If Boyle’s other films threatened to over-stimulate timid viewers, Trance may seem like overkill in style to those who found Trainspotting, Slumdog Millionaire, or 127 Hours excessive. Shockingly violent and intensely erotic, the not-always-linear presentation employs strong imagery to explore the characters’ deep-rooted issues and suppressed memories, with editor Jon Harris cutting through dream sequences and hypnotic suggestions to create illusory, dreamlike connections between them. Keeping up with how the plot progresses is sometimes an exercise in abstract thinking. The way it’s pieced together is outdone only by the careful consideration of the images themselves. One aerial shot of a winding system of glowing red highway bridges and roads at night recalls the brain’s flowing synapses without the director having to hint at the visual connection; he lingers on the image just long enough for us to make the association on our own. Boyle is nothing if not bold, but he’s also a thoughtful visualist. He shot the film over two years, some before he directed the opening ceremony of the 2012 Olympics and some after, using his frequent cinematographer Anthony Dod Mantle, who’s lensed nearly all of Boyle’s films since 28 Days Later.

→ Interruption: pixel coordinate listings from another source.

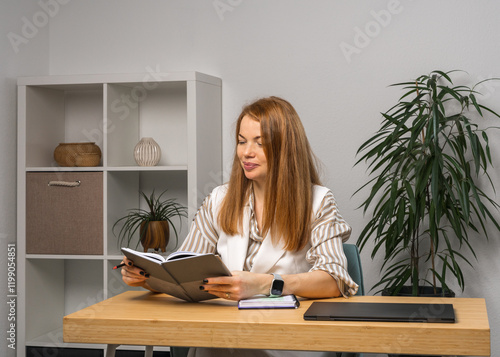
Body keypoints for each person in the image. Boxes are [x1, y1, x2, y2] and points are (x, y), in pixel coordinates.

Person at [121, 96, 358, 356]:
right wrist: (148, 278)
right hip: (219, 340)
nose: (246, 152)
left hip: (285, 343)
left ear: (286, 148)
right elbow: (185, 270)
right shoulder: (219, 199)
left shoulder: (318, 201)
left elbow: (335, 280)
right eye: (242, 141)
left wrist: (267, 285)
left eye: (260, 143)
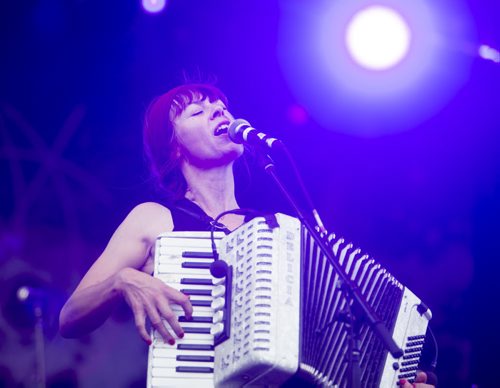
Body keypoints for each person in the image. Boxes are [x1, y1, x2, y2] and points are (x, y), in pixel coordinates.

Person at [59, 83, 435, 387]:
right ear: (174, 148)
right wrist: (122, 281)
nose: (219, 111)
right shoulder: (155, 219)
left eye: (220, 105)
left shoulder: (278, 235)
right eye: (198, 110)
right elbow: (69, 318)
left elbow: (331, 346)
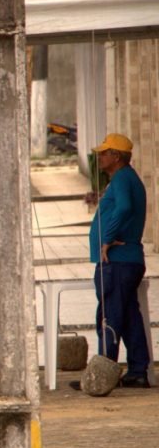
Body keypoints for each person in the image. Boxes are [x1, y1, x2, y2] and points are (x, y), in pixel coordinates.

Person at [86, 133, 149, 387]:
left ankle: (103, 375)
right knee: (129, 317)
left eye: (104, 153)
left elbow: (123, 208)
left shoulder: (123, 177)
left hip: (118, 262)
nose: (99, 157)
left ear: (116, 156)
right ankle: (138, 370)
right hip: (126, 261)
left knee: (109, 317)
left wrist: (107, 237)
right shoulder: (125, 178)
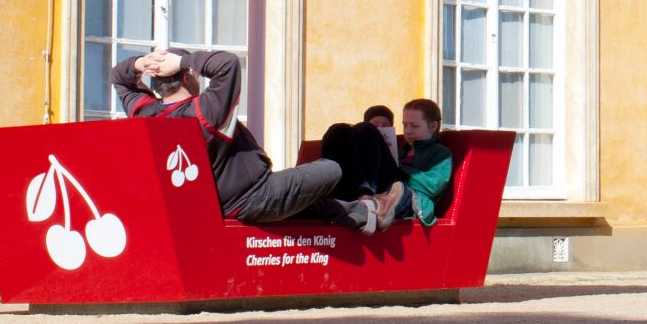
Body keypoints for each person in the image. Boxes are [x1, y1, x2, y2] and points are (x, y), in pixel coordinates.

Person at [112, 47, 385, 232]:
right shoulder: (203, 111)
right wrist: (183, 61)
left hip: (227, 200)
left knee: (307, 202)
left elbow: (118, 78)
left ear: (157, 82)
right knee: (331, 169)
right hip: (252, 198)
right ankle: (371, 201)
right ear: (187, 77)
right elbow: (227, 64)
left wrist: (138, 64)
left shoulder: (146, 113)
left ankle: (365, 215)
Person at [318, 104, 406, 220]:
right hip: (352, 188)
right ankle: (332, 192)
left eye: (385, 125)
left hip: (388, 187)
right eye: (376, 125)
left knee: (365, 128)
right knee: (338, 130)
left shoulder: (404, 146)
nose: (380, 128)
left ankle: (365, 195)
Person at [396, 98, 456, 226]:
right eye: (405, 125)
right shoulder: (401, 149)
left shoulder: (441, 153)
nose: (407, 131)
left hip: (414, 204)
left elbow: (431, 186)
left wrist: (398, 169)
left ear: (433, 126)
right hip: (390, 196)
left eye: (414, 126)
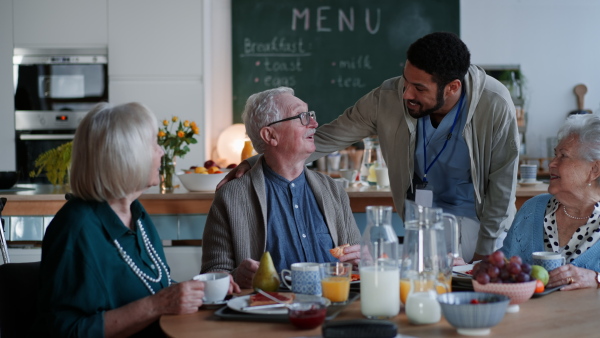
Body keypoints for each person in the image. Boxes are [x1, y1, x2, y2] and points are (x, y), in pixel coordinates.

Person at [220, 32, 520, 263]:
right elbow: (326, 137)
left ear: (452, 87)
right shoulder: (387, 97)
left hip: (477, 228)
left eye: (420, 89)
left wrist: (485, 254)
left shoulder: (493, 104)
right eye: (406, 81)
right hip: (418, 224)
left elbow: (503, 186)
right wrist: (259, 157)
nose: (406, 94)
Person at [33, 102, 240, 337]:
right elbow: (62, 331)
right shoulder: (76, 229)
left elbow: (152, 286)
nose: (161, 151)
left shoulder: (136, 213)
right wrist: (156, 306)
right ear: (126, 155)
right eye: (153, 143)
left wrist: (204, 289)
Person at [201, 87, 362, 289]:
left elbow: (356, 264)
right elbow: (212, 274)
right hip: (268, 311)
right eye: (301, 117)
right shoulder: (231, 197)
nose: (314, 123)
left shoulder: (333, 190)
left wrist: (362, 260)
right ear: (270, 135)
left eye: (310, 115)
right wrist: (235, 276)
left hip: (333, 307)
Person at [502, 114, 600, 291]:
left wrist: (597, 278)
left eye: (563, 156)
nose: (552, 164)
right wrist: (467, 267)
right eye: (555, 155)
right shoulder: (532, 209)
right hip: (530, 317)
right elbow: (502, 265)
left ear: (594, 170)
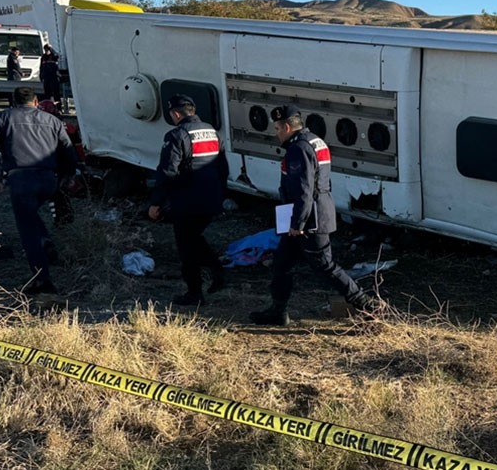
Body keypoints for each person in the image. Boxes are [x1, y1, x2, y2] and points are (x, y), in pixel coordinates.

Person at [249, 104, 371, 326]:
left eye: (277, 128)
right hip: (310, 213)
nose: (276, 134)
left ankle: (368, 306)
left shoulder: (299, 149)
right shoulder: (315, 140)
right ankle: (278, 311)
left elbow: (304, 190)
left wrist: (298, 223)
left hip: (308, 219)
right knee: (281, 264)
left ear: (287, 127)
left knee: (325, 265)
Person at [0, 86, 77, 294]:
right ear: (36, 101)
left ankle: (42, 280)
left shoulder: (5, 117)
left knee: (27, 229)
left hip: (21, 178)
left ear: (13, 101)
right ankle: (45, 241)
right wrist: (67, 175)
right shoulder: (52, 120)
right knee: (31, 214)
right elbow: (68, 150)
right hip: (49, 178)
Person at [147, 94, 229, 305]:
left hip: (188, 201)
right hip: (211, 199)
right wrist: (221, 195)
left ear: (176, 114)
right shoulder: (212, 132)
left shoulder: (177, 135)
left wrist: (156, 202)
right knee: (194, 238)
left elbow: (167, 171)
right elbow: (222, 168)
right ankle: (216, 270)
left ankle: (195, 293)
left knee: (186, 247)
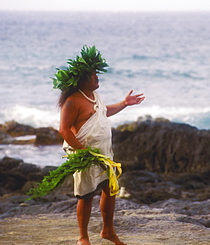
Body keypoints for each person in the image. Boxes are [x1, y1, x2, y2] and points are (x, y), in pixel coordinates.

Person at [53, 45, 144, 245]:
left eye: (96, 74)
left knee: (110, 190)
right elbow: (64, 130)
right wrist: (82, 151)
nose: (97, 77)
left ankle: (108, 231)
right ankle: (83, 237)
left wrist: (124, 103)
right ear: (82, 79)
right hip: (86, 154)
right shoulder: (72, 101)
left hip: (104, 153)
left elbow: (103, 112)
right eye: (93, 75)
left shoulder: (93, 97)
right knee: (86, 195)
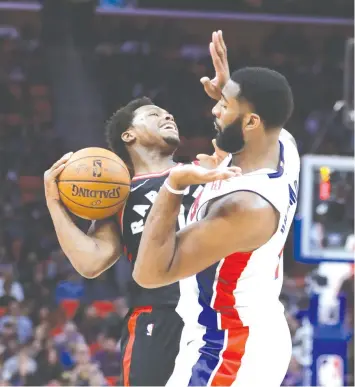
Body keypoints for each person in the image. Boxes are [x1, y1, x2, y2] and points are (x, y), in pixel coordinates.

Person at [133, 64, 300, 386]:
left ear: (252, 122)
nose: (214, 109)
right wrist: (229, 89)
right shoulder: (281, 145)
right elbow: (258, 114)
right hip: (240, 329)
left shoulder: (244, 206)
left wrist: (173, 187)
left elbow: (149, 274)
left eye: (224, 105)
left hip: (229, 349)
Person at [44, 94, 224, 385]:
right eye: (154, 114)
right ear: (128, 134)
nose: (168, 117)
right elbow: (90, 263)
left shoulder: (207, 172)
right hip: (158, 315)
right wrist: (53, 201)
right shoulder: (118, 196)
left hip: (217, 313)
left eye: (169, 114)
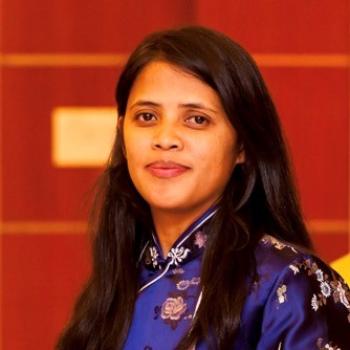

If the film happens to have some unfortunate exposition during the third act to explain what’s come before, these moments are more than overshadowed by the director’s overall visual audacity and the psychological intricacy of the characters. It’s the kind of picture where as soon as it’s over, you’re thinking back to what happened earlier and what clues you no doubt missed—and without a doubt, you missed something. Boyle densely packs every frame with metaphoric imagery and kinetic technique that to consume every detail would be impossible in just one viewing. This is the kind of film review I regret having to write after a single screening, and I regret having to avoid exploring in more detail to indulge the reader’s general aversion to spoilers. More than the plot itself is the trio of central characters, so absorbing in their motivations and secrets, and so effectively acted. Much like Steven Soderbergh did with this year’s Side Effects, Boyle elevates the mechanics of a somewhat standardized thriller with characters that remain intriguing to the last and an elevated degree of style. It’s like his first feature, 1994’s Shallow Grave, in that respect, as it’s about a group of isolated characters in a suspenseful cat-and-mouse game. The first time we watch it to find out what happens; the second and subsequent times, we watch for the density and bravura of everything onscreen.